You knew back at upfront week that Coach wasn’t going to be a character going forward, and you said you wrote a bunch of episodes not knowing who would be cast. When you developed the show, how much, if at all, had you thought through what each of these guys were going to represent, and what Coach’s relationship was going to be with Jess and the other two, that then had to be tossed?

I remember loving in the pilot – which, again, wasn’t how I imagined the show in the pitch – the way that Damon seemed like this dumb jock, and then he had crazy rage problems. I’d been looking forward to playing around with that. I think that Lamorne is so smart, and he reads that way. It was a switch. I think Nick is the guy who has rage issues now, he has all this bottled up anger, and Lamorne is the smarter one. In the pitch, the Coach character was a fat Jewish guy, like a manchild, and it really all shifted and adjusted. That came early on, Jake Kasdan was like, “You have to write for the actor. You can’t go into a TV show with set ideas in your mind and shoehorn actors into a character. You have to cast a great person, someone who makes you want to write for them, and then write for them.” That was an amazing piece of advice, because we did have so many twists and turns with the casting, especially of that character, that we were able to follow with what the actor was as opposed to putting a bunch of stuff on the actor he couldn’t do. I think we’re still in the process of figuring out Winston.
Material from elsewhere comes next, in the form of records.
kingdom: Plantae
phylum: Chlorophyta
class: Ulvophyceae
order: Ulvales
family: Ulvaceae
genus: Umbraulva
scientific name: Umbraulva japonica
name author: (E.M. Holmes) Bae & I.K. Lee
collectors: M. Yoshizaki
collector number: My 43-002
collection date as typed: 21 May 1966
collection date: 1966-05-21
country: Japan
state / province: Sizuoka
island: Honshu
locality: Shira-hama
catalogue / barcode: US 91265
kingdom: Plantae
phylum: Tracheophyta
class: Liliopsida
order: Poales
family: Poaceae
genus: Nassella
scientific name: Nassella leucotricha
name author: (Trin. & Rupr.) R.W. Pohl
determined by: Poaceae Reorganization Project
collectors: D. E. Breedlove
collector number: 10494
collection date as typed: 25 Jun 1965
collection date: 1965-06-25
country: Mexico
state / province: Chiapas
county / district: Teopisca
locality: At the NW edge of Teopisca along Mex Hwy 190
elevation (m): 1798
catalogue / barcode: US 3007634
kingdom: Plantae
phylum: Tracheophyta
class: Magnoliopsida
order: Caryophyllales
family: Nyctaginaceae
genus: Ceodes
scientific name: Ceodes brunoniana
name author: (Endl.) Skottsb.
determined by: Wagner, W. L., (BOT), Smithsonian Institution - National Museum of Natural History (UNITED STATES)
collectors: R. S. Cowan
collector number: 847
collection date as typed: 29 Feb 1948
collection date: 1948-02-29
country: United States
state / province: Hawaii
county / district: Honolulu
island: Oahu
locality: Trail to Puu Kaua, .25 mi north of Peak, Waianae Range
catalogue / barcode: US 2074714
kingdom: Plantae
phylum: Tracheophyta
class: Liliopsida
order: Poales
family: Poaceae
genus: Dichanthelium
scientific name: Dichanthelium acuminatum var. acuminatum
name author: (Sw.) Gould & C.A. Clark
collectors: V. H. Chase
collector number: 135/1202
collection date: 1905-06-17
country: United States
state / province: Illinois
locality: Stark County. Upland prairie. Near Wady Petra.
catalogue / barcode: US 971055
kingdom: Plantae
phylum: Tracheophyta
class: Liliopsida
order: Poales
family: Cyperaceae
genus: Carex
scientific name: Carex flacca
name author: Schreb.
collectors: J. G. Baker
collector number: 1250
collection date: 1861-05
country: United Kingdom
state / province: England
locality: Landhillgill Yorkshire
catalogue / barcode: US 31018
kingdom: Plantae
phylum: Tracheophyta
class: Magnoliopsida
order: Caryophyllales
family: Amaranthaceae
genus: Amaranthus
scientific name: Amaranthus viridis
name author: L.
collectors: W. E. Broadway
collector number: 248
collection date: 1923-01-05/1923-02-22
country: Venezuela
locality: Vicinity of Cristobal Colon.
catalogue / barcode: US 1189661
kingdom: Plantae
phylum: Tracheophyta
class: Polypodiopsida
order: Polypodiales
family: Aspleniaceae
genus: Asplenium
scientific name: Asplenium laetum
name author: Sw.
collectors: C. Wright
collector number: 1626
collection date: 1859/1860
I joked around about it before, but if “Happy Endings” doesn’t get picked up – and I hope it does – or ABC is just cool about Damon doing guest appearances on another network’s show, would you want to bring him back? Or is it too delicate an eco-system to bring Coach back into things now?

I have no idea. I really hope “Happy Endings” Gets picked up again, too. We love Damon, and he’d always be welcome to come back to do some guest spots. But it’s not even something that we’re thinking about.

Finally, you brought in a bunch of good guest stars that you used well. As I’ve said, I’m almost annoyed you made me like Dermot Mulroney as much as you did. But at least for now, none of these relationships are destined to work out – Lizzy Caplan and Justin Long and Dermot all came and went in a few episodes – so how do you both integrate them into the group so quickly and yet find a way to exit cleanly?

It’s a fun challenge. I’d love, especially in season 2, to create more of a world, like people who are going to come back for more than three episodes, or six episodes. I think we found in Cece’s roommate Nadia, an amazing character that we’re going to bring back at different moments over the course of a season. But we’ve had such amazing people, and it’s been so fun to write for them. They’re so talented. It’s fun figuring out what they can do on the show that’s a little different from what they have done, and how they fit into the world. We’ve found with guest stars that they can’t come in and have a story with just one of our characters; they have to affect all of the characters. That was fun to figure out that one person in the loft dating – Lizzy Caplan for example – affects all of them. So Lizzy had her stories with Nick, but there was also “Jess and Julia,” with Jess. That was a big discovery for me this season, that when we bring people on, they have to have stories with everybody.